> **SOURCE DOCUMENT**:
Gold hit $US4,187 an ounce on Thursday, a single-session gain of 4.1 per cent that sent bullion to levels few analysts had pencilled in for this decade. The move dragged the ASX 200 up 0.92 per cent to 8,844 and the All Ordinaries to 9,048, with the materials and gold sub-indices among the session's clearest beneficiaries. For Sydney investors, whether they are holding resources ETFs through AustralianSuper or running self-managed super funds loaded with the ASX's major miners, the commodity split playing out right now, precious metals surging while crude retreats sharply, demands attention.
The gold story is the dominant one. A 4.1 per cent single-day move in bullion is not noise; it reflects genuine institutional buying on a scale that pushes beyond speculative positioning. The Australian dollar rose 0.68 per cent to US69.43 cents on the day, which would ordinarily blunt the local-currency gain for hedged producers. But unhedged miners, and most mid-tier Australian gold producers run partial or zero hedge books, capture almost the full USD move. Newmont's Australian operations, Evolution Mining's Cowal mine in central New South Wales and Northern Star Resources' assets in Western Australia are the most direct equity exposures. Shares in those companies moved higher in Thursday trade, consistent with a gold price at this level implying margin expansion that makes even higher-cost underground operations strongly cashflow positive.
Bitcoin climbed 4.28 per cent to $US62,714 on the same session, a parallel move that analysts increasingly read as correlated safe-haven or inflation-hedge buying rather than pure speculative risk appetite. The two assets moving together, rather than gold up while crypto sells off, or vice versa, points to a macro driver: concern about the durability of fiat purchasing power, or sovereign debt dynamics in the United States and Europe, rather than a simple rotation trade.
Oil's slide cuts both ways for the local economy
The other side of the ledger is crude. West Texas Intermediate dropped 2.78 per cent to $US68.78 a barrel, a move that will run through the earnings models of Woodside Energy and Santos within days. Both companies report operational updates in the September quarter, and a sustained price around the high $US60s compresses the free cashflow margins that have been funding dividend payouts above 5 per cent fully franked. For the roughly 2.3 million Australians who hold Woodside shares directly or via index funds, that is a meaningful dividend risk if crude stays here through the second half of 2026.
On the jobs side, the picture is more nuanced. Western Australia's LNG construction and maintenance workforce, which runs to tens of thousands of direct and indirect positions, is insulated in the near term because project revenues are mostly contracted at long-term prices rather than spot WTI. Spot crude weakness hurts more acutely in Queensland's oil-linked condensate production and in the upstream service companies, Worley and its smaller competitors, which are exposed to capital expenditure decisions that producers make when the forward price curve softens. A prolonged spell below $US70 would likely see discretionary maintenance spending deferred heading into 2027.

> **EXTRACTED INFORMATION**:
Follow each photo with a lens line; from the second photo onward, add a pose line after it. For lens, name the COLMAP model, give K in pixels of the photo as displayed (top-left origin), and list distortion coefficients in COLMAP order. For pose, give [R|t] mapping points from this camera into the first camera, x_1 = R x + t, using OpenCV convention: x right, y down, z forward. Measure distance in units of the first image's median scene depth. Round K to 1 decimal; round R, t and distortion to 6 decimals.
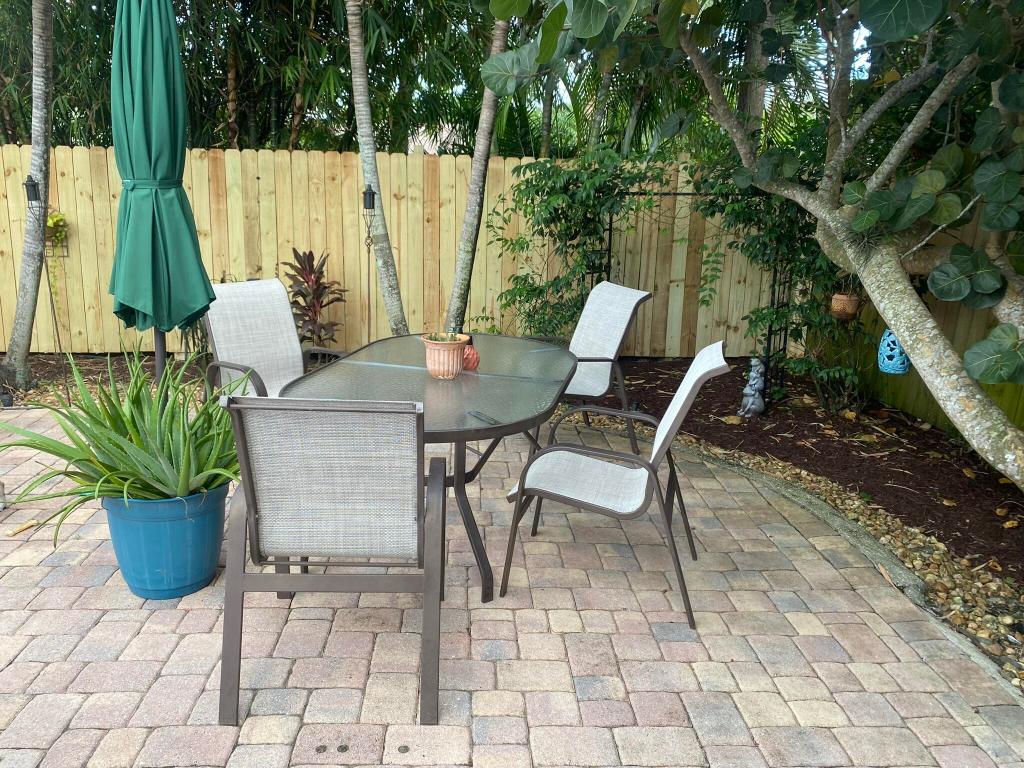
lens RADIAL K [[784.0, 0, 504.7], [0, 784.0, 376.5], [0, 0, 1]] dist [0.020598, -0.018477]
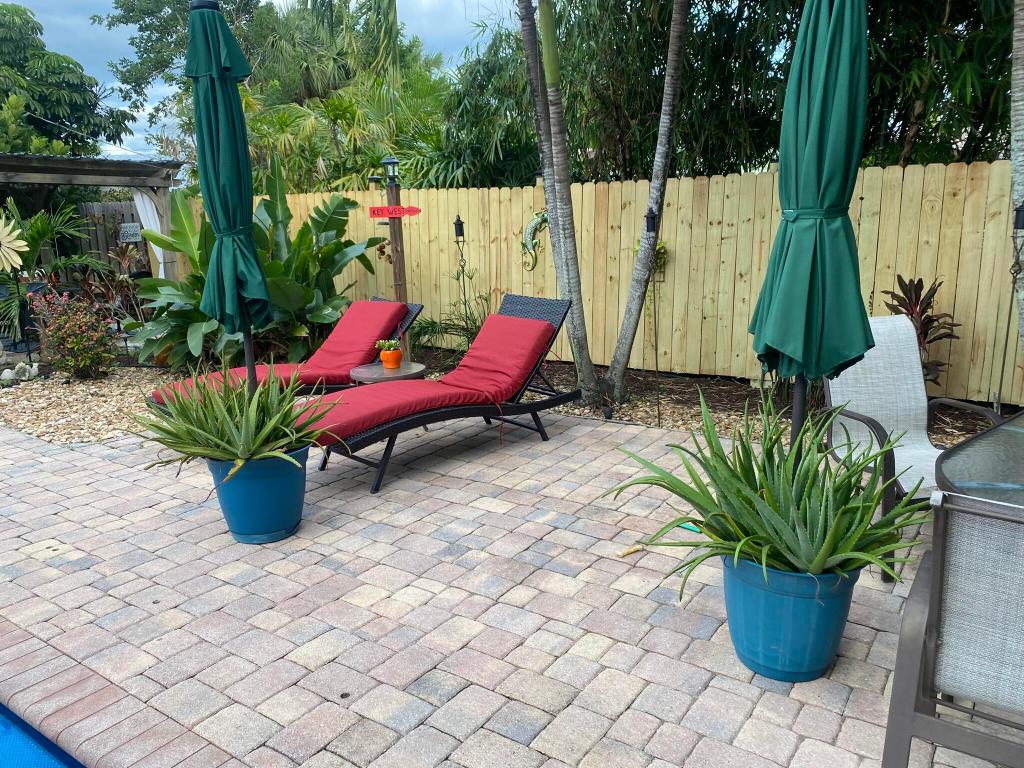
lens RADIAL K [[784.0, 0, 513.3], [0, 784.0, 385.1], [0, 0, 1]] dist [0.020598, -0.018477]
pose [[0.788737, 0.093111, -0.607639, -0.099215], [-0.102402, 0.994552, 0.019478, -0.021685], [0.606142, 0.046860, 0.793975, 0.063710]]
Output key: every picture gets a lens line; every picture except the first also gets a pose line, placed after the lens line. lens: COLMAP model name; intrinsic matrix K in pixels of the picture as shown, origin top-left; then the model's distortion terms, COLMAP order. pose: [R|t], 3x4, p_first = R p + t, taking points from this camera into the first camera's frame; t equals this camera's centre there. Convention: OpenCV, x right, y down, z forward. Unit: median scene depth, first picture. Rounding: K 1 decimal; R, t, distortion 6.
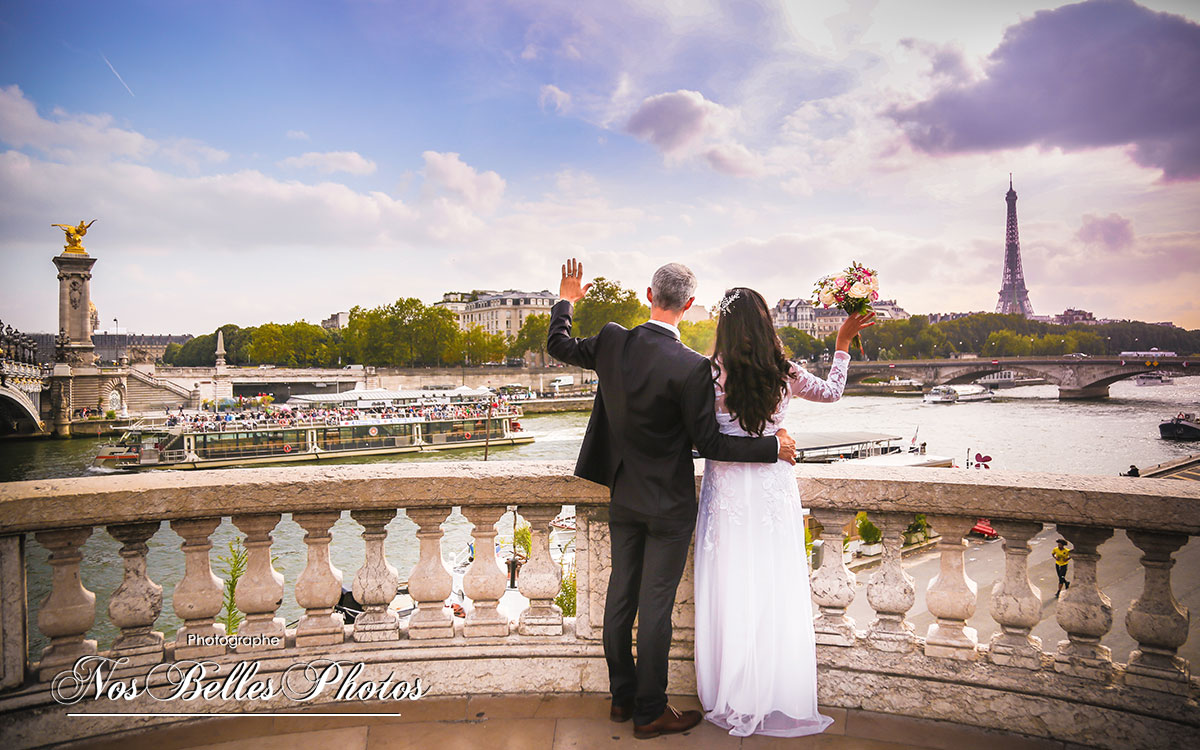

> **WHAT YOU WILL DO**:
**1.** According to the article on gold and oil prices, by how much did West Texas Intermediate fall, and to what price?
**2.** Continue the article on gold and oil prices from the end of its last paragraph.

> **ANSWERS BY ITEM NUMBER**:
**1.** It dropped 2.78 per cent to $US68.78 a barrel.

**2.**
The Australian dollar's modest climb to US69.43 cents complicates the read further. A stronger local currency reduces the AUD-denominated revenue that iron ore and coal exporters receive, because bulk commodities are priced in US dollars. BHP, Rio Tinto and Fortescue Metals Group together account for more than 20 per cent of the ASX 200 by market capitalisation. Iron ore prices were not captured in today's snapshot, but sentiment among bulk commodity traders has been cautious through the second quarter on the back of softer Chinese steel demand data. If the currency firms further, the earnings buffer those companies use to sustain dividends narrows, even if production volumes hold.
For members of Aware Super, AustralianSuper and the other large industry funds whose balanced options carry significant ASX exposure, Thursday's session was a net positive given that gold miners outweighed the drag from energy stocks. The S&P 500's 1.71 per cent rise to 7,483 and the Nasdaq's 1.87 per cent gain to 25,833 added to international equity allocations that most large Australian funds have been building since 2023. A single strong session does not resolve the underlying tension in commodity markets, but the combination of record gold, a recovering Australian dollar and resilient US equities gives fund trustees something constructive to point to in their July member communications.
The practical takeaway for Sydney investors reviewing resources exposure is straightforward: gold and gold-adjacent equities are the rewarded trade right now, energy stocks face genuine near-term earnings headwinds, and bulk commodities sit in an uncomfortable middle ground where currency moves can erode what commodity prices appear to give. Position sizing matters more in a split commodity market than in a broad bull or bear cycle.